Eines Tages hat er genug davon, immer unverstanden zu sein und versteckt sich in einer Litfaßsäule. Die kleine Weltflucht zur Probe. Der Clou: Er hat Gesellschaft von einer sprechenden Katze (einer hinreißenden Trickfigur), die ihm ebenso alters- wie naseweise Ratschläge über den Lauf der Welt und die Natur des Menschen gibt. Christa Kožik wird später erklären, wie sie auf die Idee zu Buch und Film kam: Ihr sechsjähriger Sohn Adrian war gleich am zweiten Tag aus der Schule davongelaufen. Man musste ihn suchen, und als man ihn einem Park fand, gab er die ebenso simple wie schlagende Erklärung ab: »Es hat mir nicht gefallen.«
Jeder, der in der DDR in den 70er Jahren aufgewachsen ist, kennt wohl Herrmann Zschoches »Sieben Sommersprossen« (1978), zu dem Kožik das Drehbuch schrieb. Liebe mit vierzehn! Ein Thema, das nur mit großer Sensibilität erzählt auf die Leinwand zu bringen war. Ein Defa-Erfolgsfilm mit über einer Million Zuschauer. Weniger bekannt ist gleichsam die Fortsetzung: »Grüne Hochzeit« (1988), wieder in der Regie von Zschoche. Auch dies ein typisches DDR-Thema. Susanne ist siebzehn und Robert achtzehn. Beide sind erstmals verliebt. Susanne liest immer wieder in Shakespeares »Romeo und Julia«. Sie ist Fabrikarbeiterin und er Schreiner in einer kleinen Bootswerft. Sie heiraten mit romantischen Gefühlen – und der Ehealltag ist dann natürlich für sie beide eine Überforderung. Zumal Susanne schwanger ist und Mutter von Zwillingen wird, denen sie euphorisch die Namen Romeo und Julia gibt.

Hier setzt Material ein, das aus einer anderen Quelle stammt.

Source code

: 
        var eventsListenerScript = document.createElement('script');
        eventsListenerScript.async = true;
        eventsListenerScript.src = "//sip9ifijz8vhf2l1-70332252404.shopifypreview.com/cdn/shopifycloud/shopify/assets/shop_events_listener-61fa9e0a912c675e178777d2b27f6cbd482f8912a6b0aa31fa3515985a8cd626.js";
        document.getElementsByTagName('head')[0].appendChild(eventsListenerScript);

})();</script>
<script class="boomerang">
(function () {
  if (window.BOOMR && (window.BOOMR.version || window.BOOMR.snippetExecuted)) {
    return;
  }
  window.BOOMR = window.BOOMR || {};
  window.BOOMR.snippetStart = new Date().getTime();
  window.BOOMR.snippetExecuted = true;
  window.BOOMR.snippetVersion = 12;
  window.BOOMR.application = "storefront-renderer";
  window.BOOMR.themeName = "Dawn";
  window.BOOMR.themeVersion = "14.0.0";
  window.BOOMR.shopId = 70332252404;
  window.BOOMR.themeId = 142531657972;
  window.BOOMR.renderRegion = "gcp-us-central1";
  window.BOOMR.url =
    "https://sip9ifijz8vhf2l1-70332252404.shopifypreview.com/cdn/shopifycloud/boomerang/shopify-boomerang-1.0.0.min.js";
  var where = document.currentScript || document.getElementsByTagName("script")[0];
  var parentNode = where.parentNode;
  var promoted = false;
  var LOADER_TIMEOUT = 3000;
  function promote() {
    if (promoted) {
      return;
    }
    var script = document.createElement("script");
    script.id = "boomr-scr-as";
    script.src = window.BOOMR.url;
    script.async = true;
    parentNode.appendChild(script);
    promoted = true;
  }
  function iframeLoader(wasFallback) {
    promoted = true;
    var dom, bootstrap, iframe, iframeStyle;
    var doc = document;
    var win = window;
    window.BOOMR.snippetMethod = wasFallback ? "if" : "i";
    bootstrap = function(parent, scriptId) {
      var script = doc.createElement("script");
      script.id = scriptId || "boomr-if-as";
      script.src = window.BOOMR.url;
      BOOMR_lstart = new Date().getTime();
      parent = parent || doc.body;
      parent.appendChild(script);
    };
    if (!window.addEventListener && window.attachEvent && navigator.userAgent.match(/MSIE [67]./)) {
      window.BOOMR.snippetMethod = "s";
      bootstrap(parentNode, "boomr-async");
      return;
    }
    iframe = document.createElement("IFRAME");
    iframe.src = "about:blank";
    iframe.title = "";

Der Geschichte wohnt Unheil inne, und gegen dieses müssen sie nun beide ankämpfen, mit ungewissem Ausgang. Großartig in der Rolle der Susanne übrigens die damals 17-jährige Anja Kling, die später im Fernsehen sehr bekannt wurde, aber hier eine dramatische Rolle in ergreifender Natürlichkeit spielt. Auch das ist etwas, das die Mangelgesellschaft DDR eher beförderte: die große Erwartung ans Leben.
Darüber hat Christa Kozik viele wunderbare Film-Geschichten geschrieben, in denen der Traum auf die Realität trifft, ohne von dieser zerstört werden zu können. Dafür erhielt sie nun den Preis der Defa-Stiftung für ihr Lebenswerk.